Pero eso no es culpa de Marc Bloch, cuya obra iluminó las reglas de funcionamiento de una sociedad compleja, los factores que las determinaban y, al mismo tiempo, las contradicciones que explicarían su evolución.

Aunque su libro es de lectura obligada en muchas universidades, la escritura de Bloch, erudita y simple a la vez, es totalmente accesible a cualquier lector.

Héroe de la Resistencia francesa, Marc Bloch fue fusilado por los nazis en 1944

Queda por decir que Marc Bloch, nacido en 1886 en Lyon, sudeste de Francia, en el seno de una familia judía, fue fusilado por los nazis el 16 de junio de 1944. Combatiente de la Primera y de la Segunda Guerra, fue condecorado dos veces con la Cruz de Guerra y la Legión de Honor, en 1940, al producirse la ocupación de Francia por los alemanes, se unió a la Resistencia.

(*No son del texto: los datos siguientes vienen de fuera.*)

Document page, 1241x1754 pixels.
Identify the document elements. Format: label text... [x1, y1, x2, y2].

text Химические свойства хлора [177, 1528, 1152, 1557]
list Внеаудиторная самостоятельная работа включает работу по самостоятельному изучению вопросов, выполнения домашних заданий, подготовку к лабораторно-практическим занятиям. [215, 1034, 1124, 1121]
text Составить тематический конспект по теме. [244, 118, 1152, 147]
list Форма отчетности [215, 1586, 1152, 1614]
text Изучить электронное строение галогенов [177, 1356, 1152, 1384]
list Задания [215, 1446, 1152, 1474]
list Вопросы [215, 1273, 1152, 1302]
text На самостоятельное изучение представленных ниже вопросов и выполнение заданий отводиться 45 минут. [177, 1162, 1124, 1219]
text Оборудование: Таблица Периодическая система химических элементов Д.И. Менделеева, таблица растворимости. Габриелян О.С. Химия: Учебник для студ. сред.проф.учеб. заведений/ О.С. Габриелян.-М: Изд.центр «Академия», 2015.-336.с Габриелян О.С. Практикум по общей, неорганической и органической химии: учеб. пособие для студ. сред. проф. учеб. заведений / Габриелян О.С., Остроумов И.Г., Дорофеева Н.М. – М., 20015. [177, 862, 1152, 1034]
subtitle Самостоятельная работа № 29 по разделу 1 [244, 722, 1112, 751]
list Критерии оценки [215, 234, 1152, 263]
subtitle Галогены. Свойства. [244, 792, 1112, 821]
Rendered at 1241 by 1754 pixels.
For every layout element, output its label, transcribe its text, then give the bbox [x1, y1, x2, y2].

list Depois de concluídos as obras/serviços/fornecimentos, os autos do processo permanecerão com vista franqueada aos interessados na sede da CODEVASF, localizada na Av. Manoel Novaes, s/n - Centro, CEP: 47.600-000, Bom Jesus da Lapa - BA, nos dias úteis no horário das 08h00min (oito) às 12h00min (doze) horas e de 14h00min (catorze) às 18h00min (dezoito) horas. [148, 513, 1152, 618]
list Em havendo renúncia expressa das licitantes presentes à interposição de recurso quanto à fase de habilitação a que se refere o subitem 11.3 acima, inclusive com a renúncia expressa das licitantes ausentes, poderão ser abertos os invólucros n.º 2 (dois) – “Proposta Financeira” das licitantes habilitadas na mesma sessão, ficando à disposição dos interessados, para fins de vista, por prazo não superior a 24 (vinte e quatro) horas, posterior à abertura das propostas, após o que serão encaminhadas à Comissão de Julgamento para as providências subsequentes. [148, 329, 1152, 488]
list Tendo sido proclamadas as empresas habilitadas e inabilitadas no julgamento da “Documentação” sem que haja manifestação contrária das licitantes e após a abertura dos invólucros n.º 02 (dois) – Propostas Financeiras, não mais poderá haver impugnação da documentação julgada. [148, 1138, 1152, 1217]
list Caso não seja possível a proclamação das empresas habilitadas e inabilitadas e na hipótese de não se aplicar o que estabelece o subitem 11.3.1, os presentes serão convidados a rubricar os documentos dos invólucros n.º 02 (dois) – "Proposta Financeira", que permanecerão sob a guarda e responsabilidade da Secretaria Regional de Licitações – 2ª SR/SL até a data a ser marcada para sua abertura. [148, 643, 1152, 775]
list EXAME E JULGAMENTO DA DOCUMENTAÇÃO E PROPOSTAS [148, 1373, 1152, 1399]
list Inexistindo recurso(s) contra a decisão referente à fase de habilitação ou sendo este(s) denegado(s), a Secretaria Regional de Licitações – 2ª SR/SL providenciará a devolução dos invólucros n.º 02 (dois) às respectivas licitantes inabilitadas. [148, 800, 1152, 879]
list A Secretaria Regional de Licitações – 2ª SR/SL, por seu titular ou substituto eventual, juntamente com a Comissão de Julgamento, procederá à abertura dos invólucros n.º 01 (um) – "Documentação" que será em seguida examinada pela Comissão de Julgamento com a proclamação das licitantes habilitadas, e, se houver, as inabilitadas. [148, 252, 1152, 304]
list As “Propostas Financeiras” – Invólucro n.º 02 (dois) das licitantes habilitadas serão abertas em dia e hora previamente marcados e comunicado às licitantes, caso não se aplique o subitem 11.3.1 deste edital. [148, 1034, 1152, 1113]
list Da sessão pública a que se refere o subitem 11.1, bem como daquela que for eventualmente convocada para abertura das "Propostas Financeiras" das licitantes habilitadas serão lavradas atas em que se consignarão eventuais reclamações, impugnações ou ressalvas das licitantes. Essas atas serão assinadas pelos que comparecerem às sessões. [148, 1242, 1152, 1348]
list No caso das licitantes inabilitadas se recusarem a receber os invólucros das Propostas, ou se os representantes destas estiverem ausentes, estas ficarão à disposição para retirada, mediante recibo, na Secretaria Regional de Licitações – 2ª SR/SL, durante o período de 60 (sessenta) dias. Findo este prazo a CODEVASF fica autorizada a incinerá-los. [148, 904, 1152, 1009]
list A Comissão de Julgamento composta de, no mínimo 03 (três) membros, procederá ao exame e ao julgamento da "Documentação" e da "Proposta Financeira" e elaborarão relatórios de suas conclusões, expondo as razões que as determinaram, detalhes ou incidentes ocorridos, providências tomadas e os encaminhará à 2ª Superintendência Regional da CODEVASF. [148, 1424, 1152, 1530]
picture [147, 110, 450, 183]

Fue en los años 20, en la universidad de Estrasburgo, ciudad que había vuelto a ser francesa, cuando Marc Bloch empezó a brillar por sus estudios y sus clases de historia. Su obra renovó y prestigió la historiografía francesa.

Al estallar la segunda guerra, aunque ya tenía 53 años, Bloch se volvió a alistar. El gobierno colaboracionista de Vichy le quitó todos sus cargos públicos, allanó su domicilio y secuestró sus libros. En 1942, el historiador, que no había dejado de escribir, pasó a la clandestinidad. Arrestado por la Gestapo en marzo de 1944, fue torturado y luego fusilado, junto a otros 29 resistentes, entre ellos, un muchacho de tan sólo 16 años, al que Bloch, dice un testigo, tomó del brazo para infundirle coraje en esa hora final.